### Directive
Reproduce the autobiographical text from "It turned out" up to and including "the power elite.", swapping "ordinary folk" for "ordinary people".

### Document excerpt
= Beginning of Section =
What is life? It is the flash of a firefly in the night. It is the breath of a buffalo in the wintertime. It is the little shadow which runs across the grass and loses itself in the sunset.
Crowfoot, Blackfoot warrior and orator
interests |
|
• |
almost everything except perhaps football and cricket, whatever they are |
• |
travel, language and other cultures |
• |
save the planet |
• |
vegan and raw food |
• |
animal rights and particularly human rights |
• |
musical instruments and sound |
• |
traditional music including Celtic music |
• |
art, antiquities, vintage fashion |
• |
health and healing |
• |
the bicycle is the best way to get about. Motor bikes are close second. |
• |
at home I cultivate weeds, keep water out of the house and try to prevent oil, water and smoke escaping from cars. |
first impressions
My first recollections at two or three years old were of the unfathomable complexity of adult activity and wonder at their knowledge and skill. And their size and strength. I eagerly waited to get to that stage of life. By the time I was 5 or 6 doubt had crept in. Many obvious things were invisible to adults and some absurdities were taken for granted as true.
By the time I was 11 I reasoned that every one lives in their own personal reality with their own personal view of themselves and of time and space and things in it which they believe is fact. All this arising from memories of their experiences.
These personal realities with their wilderness of various presumptions, measurements, theories, psychoses, sciences and religions more or less serve everyday purposes like communicating, making a living or driving a car but how true are they?
I further theorised that there might be an underlying absolute reality that triggers all those different beliefs and world views And that there was no way a person or anyone or anything else could know it. Or was there?
If humans like other animals just evolve to survive and reproduce there seems to be no extra need for any of their ideas to be sensible or accurate How can anyone find out what the world (if there is one) is really like and if so what it is really going on in it?
church
Every week on the way to Sunday School I passed another church and its hall where I gradually realised they had Sunday school as well. One Sunday at the age of 5, instead of walking past, I walked in.
It turned out that there was no need to do or say much. They had to deal with me. And being uncertain where I came from and unable to extract a clear answer from me they put me into a Sunday School class. I had learnt the power of doing nothing.
This Sunday School had a quite different feel to it to mine. They seemed more relaxed and friendly and less imposing. These were ordinary folk not the power elite.
There was a sand tray – a table standing on 4 legs with a huge tray of sand covering it about 6 inches deep – about twice the size of the one at my Sunday School. And there were the wise men, the donkeys, camels, various people and Jesus obvious by his garb and halo. But the figures were twice the size of the ones at my Sunday School and astonishingly Jesus had a different face . . . . . . . there were different versions of Jesus!! None of the kids or the teachers seemed to notice the weirdness of their Jesus. Cracks started to open up in my world view.
This Sunday school was preferable in many ways but this visit would be the only visit – I sensed that questions were beginning to form in their minds about what I was doing there. When it was over I walked out as if this was the most natural thing in the world.
That was the beginning of the end of church and Sunday School for me. Kneeling in church hurt my knees and listening to the sermons gave me a headache. I had been to Sunday School far too many times and there was nothing new in it any more.
= End of Section =
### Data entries
= Beginning of Section =
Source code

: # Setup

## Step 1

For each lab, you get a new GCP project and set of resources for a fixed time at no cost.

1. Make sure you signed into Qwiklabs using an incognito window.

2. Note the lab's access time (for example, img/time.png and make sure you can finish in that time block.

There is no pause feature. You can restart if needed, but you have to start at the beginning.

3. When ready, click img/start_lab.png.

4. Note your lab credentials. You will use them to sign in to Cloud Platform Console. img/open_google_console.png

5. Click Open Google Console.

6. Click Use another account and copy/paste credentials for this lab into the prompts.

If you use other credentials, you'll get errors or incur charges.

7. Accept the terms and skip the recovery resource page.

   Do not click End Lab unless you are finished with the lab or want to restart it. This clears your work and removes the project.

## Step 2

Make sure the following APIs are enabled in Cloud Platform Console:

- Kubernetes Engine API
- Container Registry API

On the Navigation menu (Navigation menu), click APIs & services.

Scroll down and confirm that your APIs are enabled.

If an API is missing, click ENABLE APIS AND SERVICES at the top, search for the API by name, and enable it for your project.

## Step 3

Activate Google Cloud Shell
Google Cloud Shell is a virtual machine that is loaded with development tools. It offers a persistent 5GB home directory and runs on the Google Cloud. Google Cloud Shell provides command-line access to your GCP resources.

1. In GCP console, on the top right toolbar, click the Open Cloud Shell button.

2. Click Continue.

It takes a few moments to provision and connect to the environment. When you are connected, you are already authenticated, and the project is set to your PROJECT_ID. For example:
= End of Section =
### Finished task
It turned out that there was no need to do or say much. They had to deal with me. And being uncertain where I came from and unable to extract a clear answer from me they put me into a Sunday School class. I had learnt the power of doing nothing.
This Sunday School had a quite different feel to it to mine. They seemed more relaxed and friendly and less imposing. These were ordinary people not the power elite.